Actually rethinking this a little bit, it makes more sense to have purescript-web3 declare its own Address a type over purescript-eth-core's address, as that's a semantic introduced by ps-web3 and currently ps-web3 just reexport's ps-eth-core's Address type.

@safareli Initially, the codegen can simply generate forall address1 address2. TxOptions ... -> { plcr :: Address address1, params :: Address address2 } -> Web3 TxHash. Later on, the codegen can enhance solc's ABI output with solc's AST output which gives you the type of each parameter (i.e., you can distinguish whether it's declared as an address or SomeContract in the parameter list) which gives you the type of each parameter.
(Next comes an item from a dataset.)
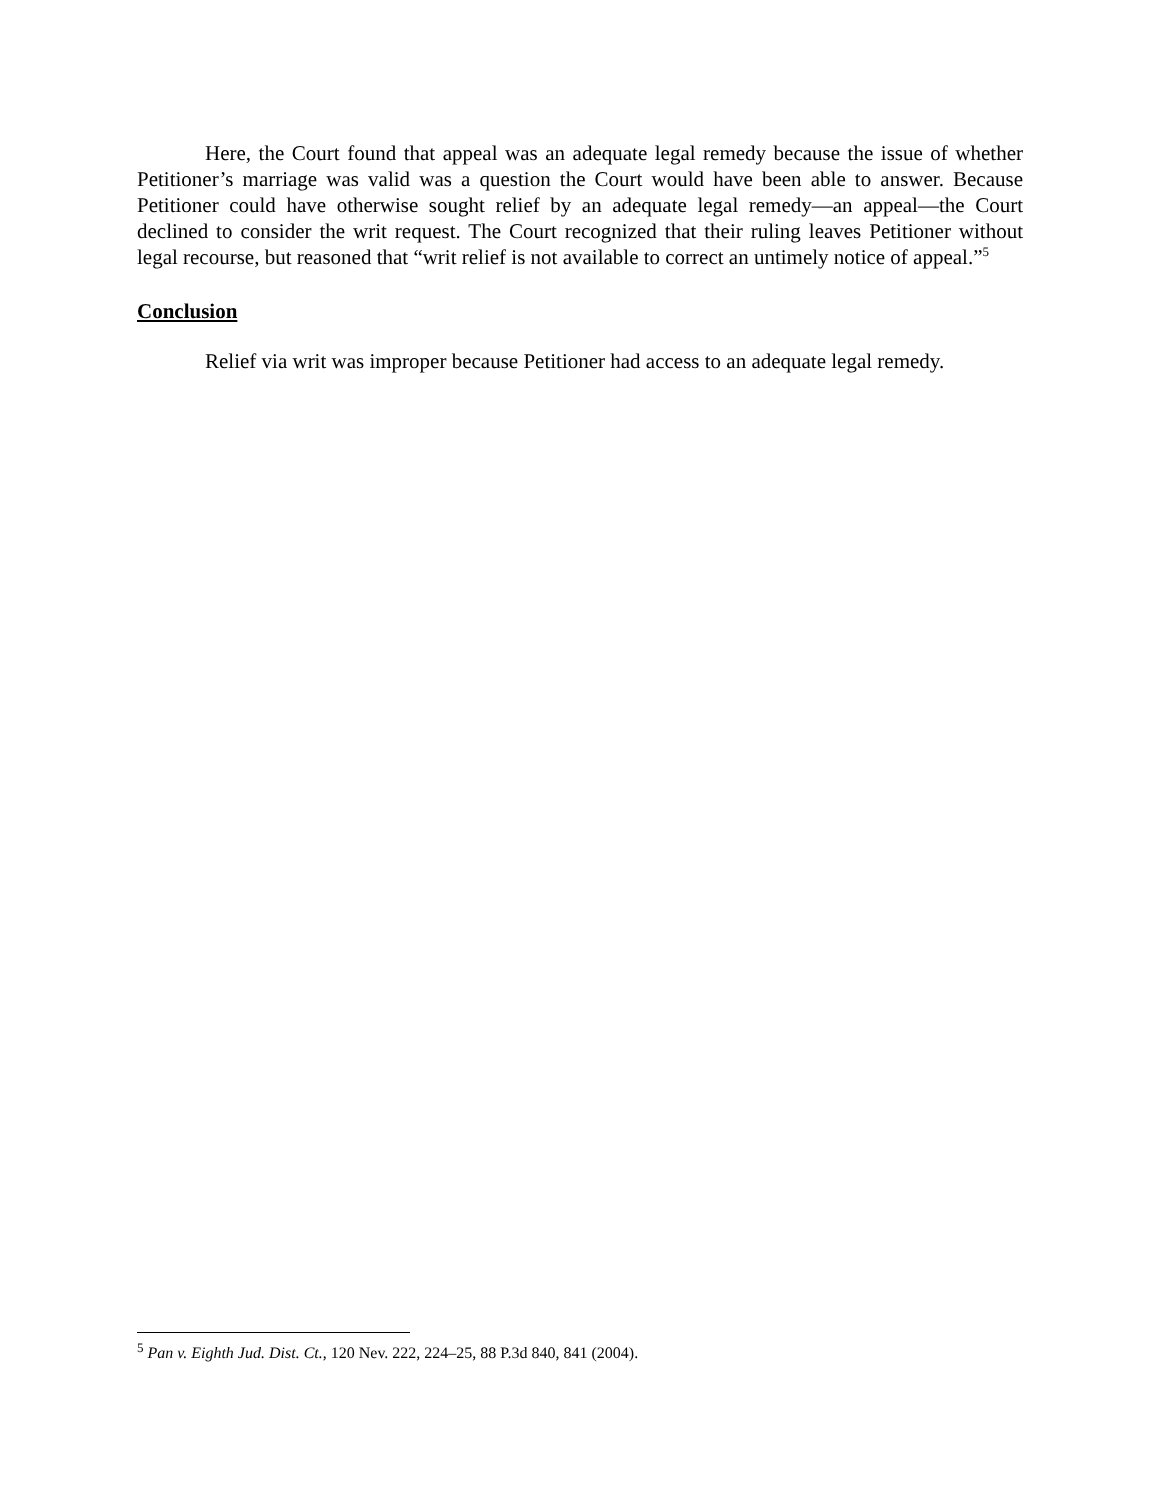Here, the Court found that appeal was an adequate legal remedy because the issue of whether Petitioner’s marriage was valid was a question the Court would have been able to answer. Because Petitioner could have otherwise sought relief by an adequate legal remedy—an appeal—the Court declined to consider the writ request. The Court recognized that their ruling leaves Petitioner without legal recourse, but reasoned that “writ relief is not available to correct an untimely notice of appeal.”<sup>5</sup>
Conclusion
Relief via writ was improper because Petitioner had access to an adequate legal remedy.
<sup>5</sup> Pan v. Eighth Jud. Dist. Ct., 120 Nev. 222, 224–25, 88 P.3d 840, 841 (2004).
Because Chanterelle expects you to keep a Haskell/PureScript module/contract naming scheme, you can be sure that if the argument is of, say, Parameterizer type, there's going be a ParameterizerAddress generated by the codegen in Parameterizer's PureScript module. Because you are similarly expected to construct the contract with a Chanterelle deploy script, the codegen can import Contracts.Parameterizer (or whatever the configured module prefix is) in Contracts.TCR with the assumption that Parameterizer is being codegen'd independently as part of Chanterelle invoking it.